To evaluate the effects of CW and PGRs on germination, the seeds of G. matsuran were placed on ½ MS (without vitamins) medium augmented with 0%, 2.5%, 5%, 7.5%, or 10% CW; 0, 0.5, 1, 2, or 4 µM IAA or NAA in combination with 5% CW; 0, 0.5, 1, 1.5, 2, or 3 µM GA3 in combination with 5% CW; and 1 µM NAA (pH 5.7 ± 1). The impact of CW and PGRs on the seed germination of G. matsuran was recorded after 12 weeks.

4.4. Impact of TDZ on Secondary Protocorm Induction

The protocorms developed from the germinated seeds of G. matsuran were transferred to ½ MS (without vitamins) medium augmented with 0, 1, 2, 4, or 8 µM TDZ for secondary protocorm formation. The protocorm induction medium was augmented with 0.05% AC, 1% banana pulp, 0.2% peptone, 3% sucrose, and 0.8% plant agar (pH 5.7 ± 1). The protocorm cultures were maintained at 22 ± 2 °C and 16 h light/8 h dark photoperiod (light provided by cool white fluorescent tubes at 45 µmol s−1 m−2). The secondary protocorm induction percentage and mean protocorm number were assessed after eight weeks.
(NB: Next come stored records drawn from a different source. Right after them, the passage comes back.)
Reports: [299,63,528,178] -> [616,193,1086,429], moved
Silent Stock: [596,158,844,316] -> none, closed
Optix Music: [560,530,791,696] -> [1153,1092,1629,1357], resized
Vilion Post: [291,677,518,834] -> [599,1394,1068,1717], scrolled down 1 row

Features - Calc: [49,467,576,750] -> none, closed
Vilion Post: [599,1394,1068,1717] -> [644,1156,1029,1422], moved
4.5. Impact of IBA and NAA on Protocorm Conversion and Seedling Development

The secondary protocorms were subcultured on ½ MS (with vitamins) medium with 0, 1, 2, or 4 µM IBA or NAA for the conversion of seedlings. The seedling conversion medium was augmented with 0.05% AC, 1% banana pulp, 0.2% peptone, 2% potato homogenate, 3% sucrose, and 0.8% plant agar (pH 5.7 ± 1). The protocorm cultures were maintained at 22 ± 2 °C and 16 h light/8 h dark photoperiod (light provided by cool white fluorescent tubes at 45 µmol s−1 m−2). The seedling conversion percentage was assessed after 12 weeks of incubation.
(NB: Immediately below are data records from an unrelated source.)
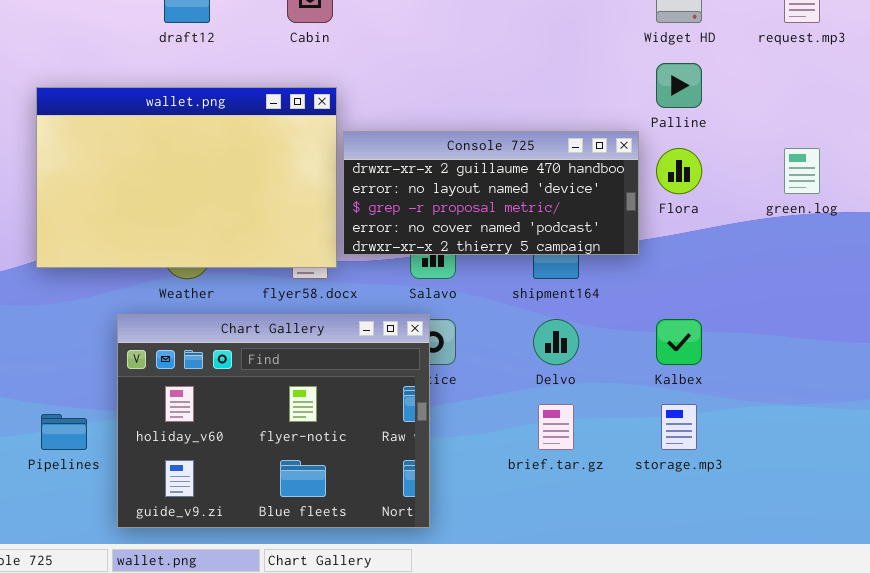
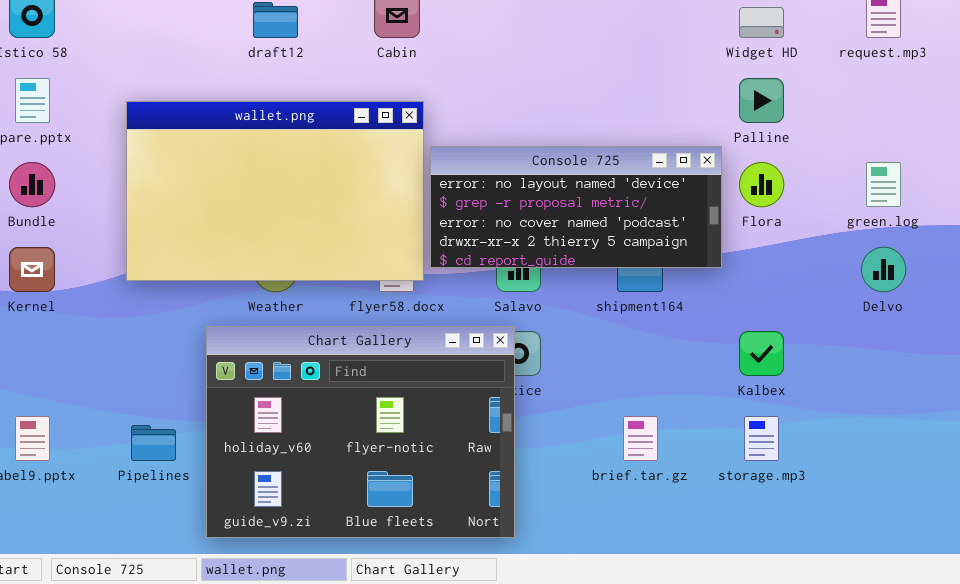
Console 725: [343,131,639,255] -> [430,146,722,268], scrolled down 1 row
Delvo: [533,319,579,365] -> [861,247,906,292], moved

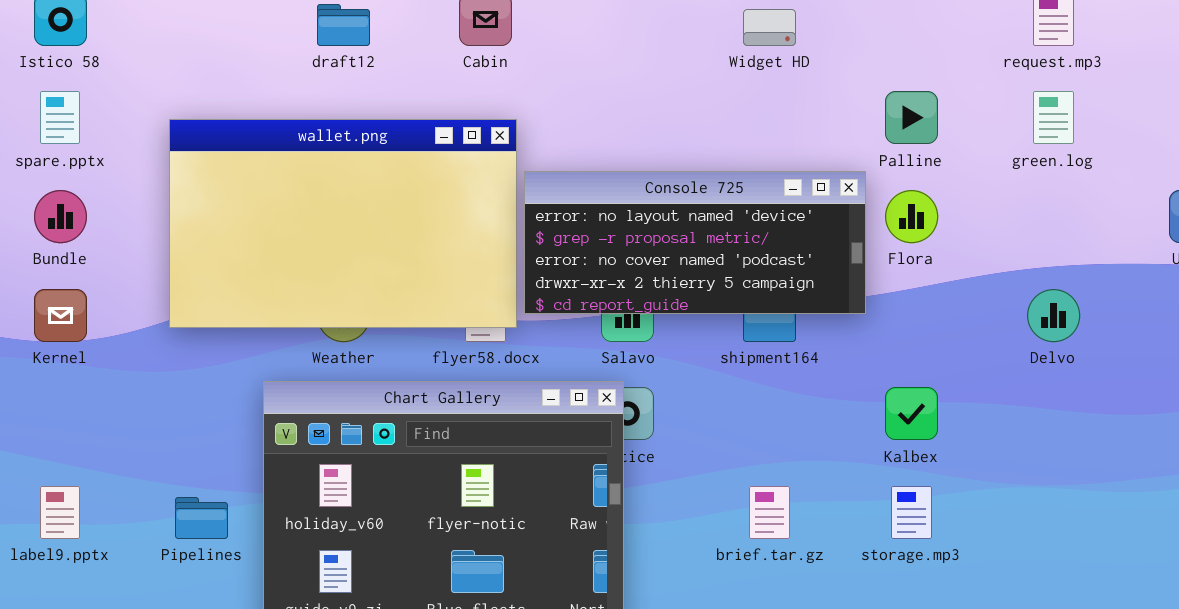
Widget HD: [739,7,784,38] -> [743,9,796,46], moved
green.log: [866,162,901,207] -> [1033,91,1074,144], moved

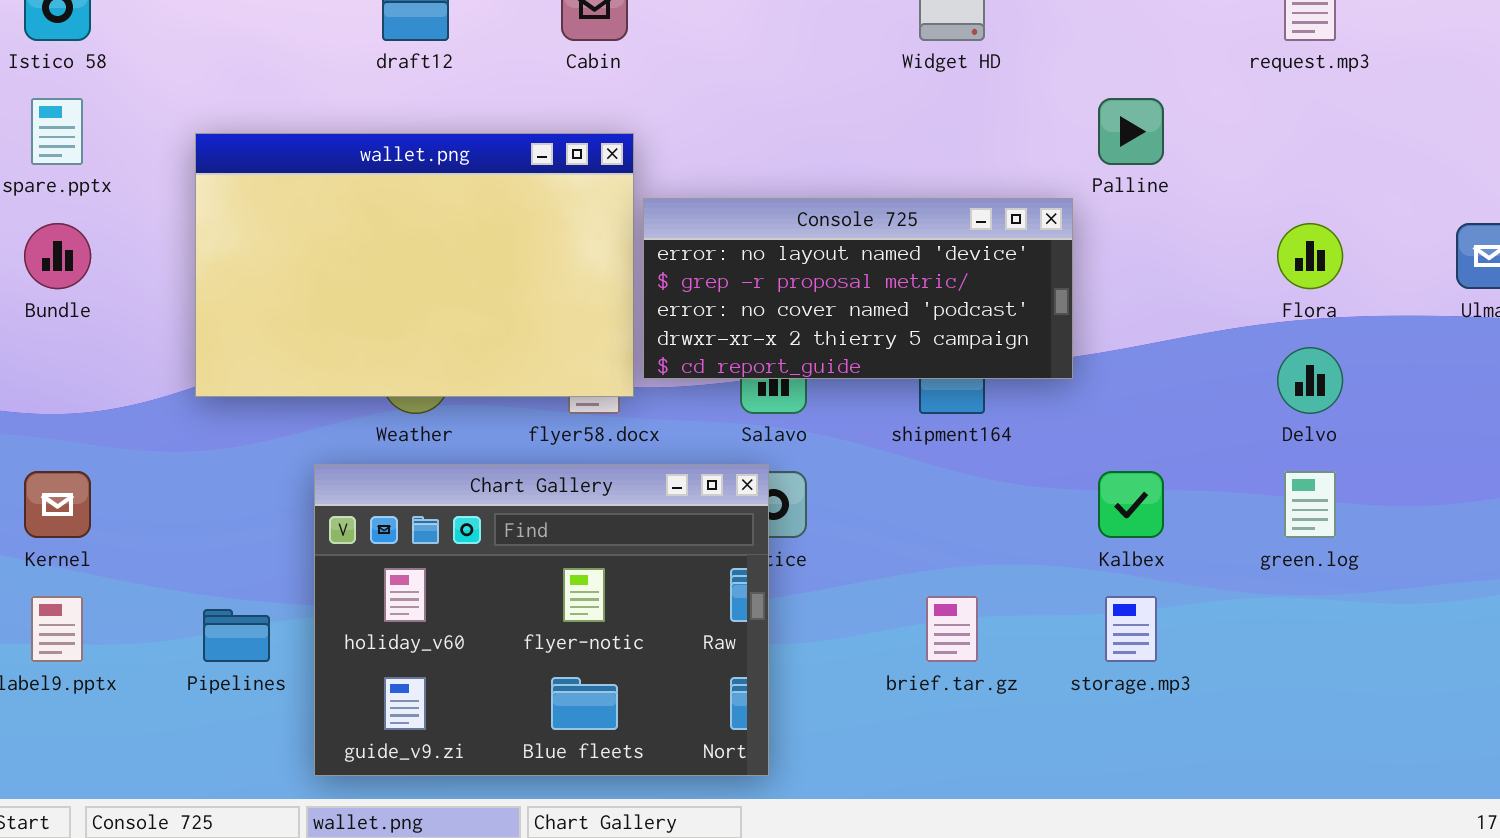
green.log: [1033,91,1074,144] -> [1284,471,1336,538], moved
Flora: [885,190,938,243] -> [1277,223,1343,289], moved
Kernel: [34,289,87,342] -> [24,471,91,538], moved

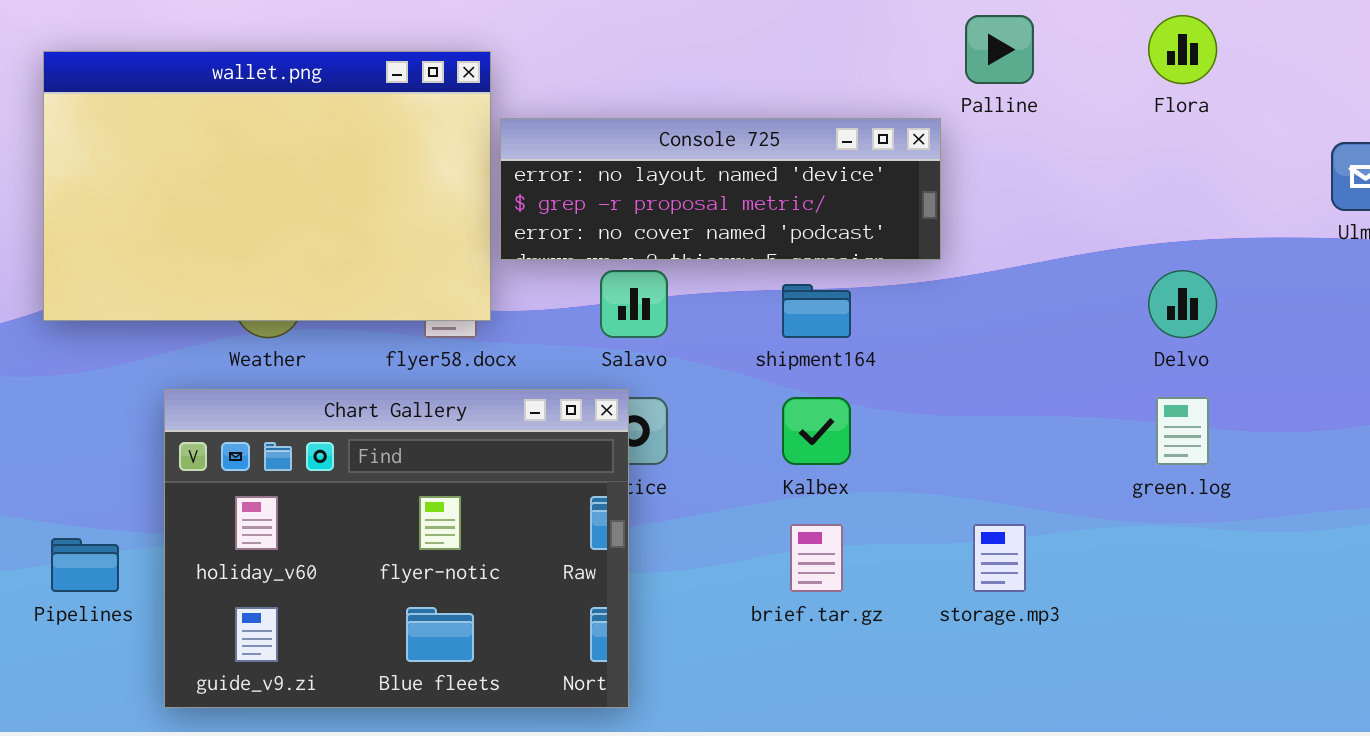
Console 725: [643,198,1073,379] -> [500,118,941,260], resized
Flora: [1277,223,1343,289] -> [1148,15,1217,84], moved
Kalbex: [1098,471,1164,538] -> [782,397,851,465], moved

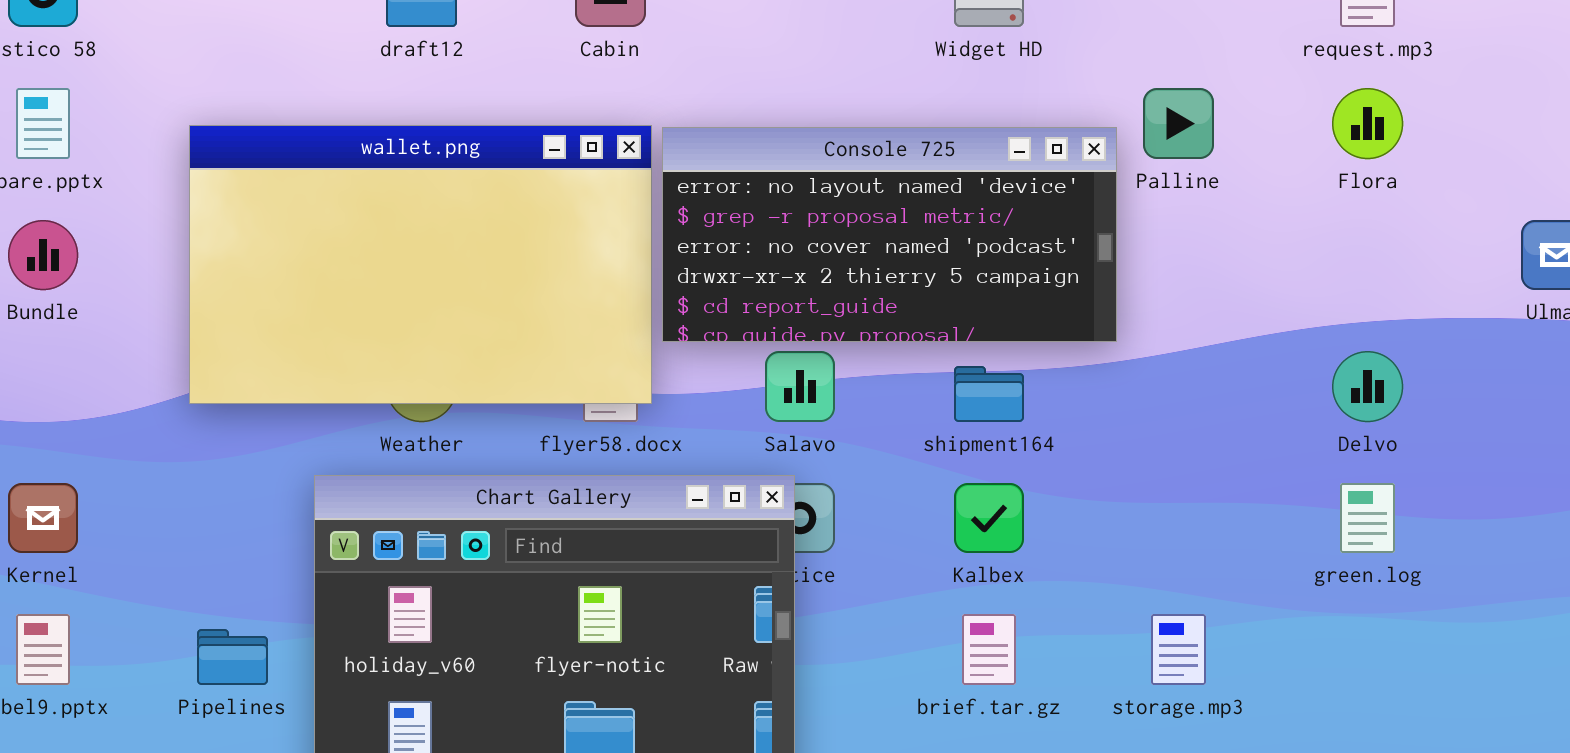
Console 725: [500,118,941,260] -> [662,127,1117,342], resized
4.6. Acclimatization and Reintroduction

Well-developed seedlings (16 weeks of age) isolated from the NAA treatments were washed under tap water for a few minutes to remove excess agar from the roots. The seedlings were transplanted into plastic pots containing a mixture of brick pieces, orchid stone, and wood chips (1:1:1), a layer of orchid stone (root zone), wood chips (middle), and mountain stone (top) or sphagnum moss inside a greenhouse. The pots were covered with transparent plastic covers with three holes to maintain relative humidity. After 10 days, the transparent plastic covers were removed, and the pots were incubated under 60% shade for four weeks in the greenhouse. The seedlings were watered every other day and fertilized with Hyponex (N:P:K; 20:20:20) solution (2 g L−1) at 14-day intervals. Survival was recorded after six weeks. The well-established plantlets cultivated in the greenhouse were reintroduced to the tree trunks of Acer palmatum, Pinus densiflora and Torreya nucifera at Jeju Island, Korea in spring. For each treatment, 25 plantlets were used. Survival was recorded after five weeks.

4.7. Statistical Analysis

All the experiments were performed twice. Each seed germination treatment consisted of 10 replications (bottles), with each bottle containing more than 200 seeds; each secondary protocorm initiation treatment consisted of 10 replications (bottles), with each bottle containing 25 protocorms; each seedling conversion treatment consisted of 15 replications (bottles), with each bottle containing 20 protocorms; and each acclimatization treatment consisted of 10 replications, and for each replicate, 25 seedlings were used. The obtained data were subjected to analysis of variance by using the SAS program (Release 9.4, SAS Institute, NC, USA). Mean comparison was achieved with DMRT (p ≤ 0.05).

5. Conclusions

To the best of our knowledge, this is the first report of an efficient mass production method for the micropropagation of G. matsuran. Overall, ½ MS (without vitamins) with 5% CW, 1 µM NAA, and 1.5 µM GA3; ½ MS (without vitamins) with 5% CW and 2 µM TDZ; and ½ MS (w vitamins) with 1 µM NAA were the best media for the seed germination, protocorm multiplication, and seedling conversion of G. matsuran, respectively. The seedlings acclimatized in the greenhouse were successfully reintroduced to tree trunks in a natural habitat.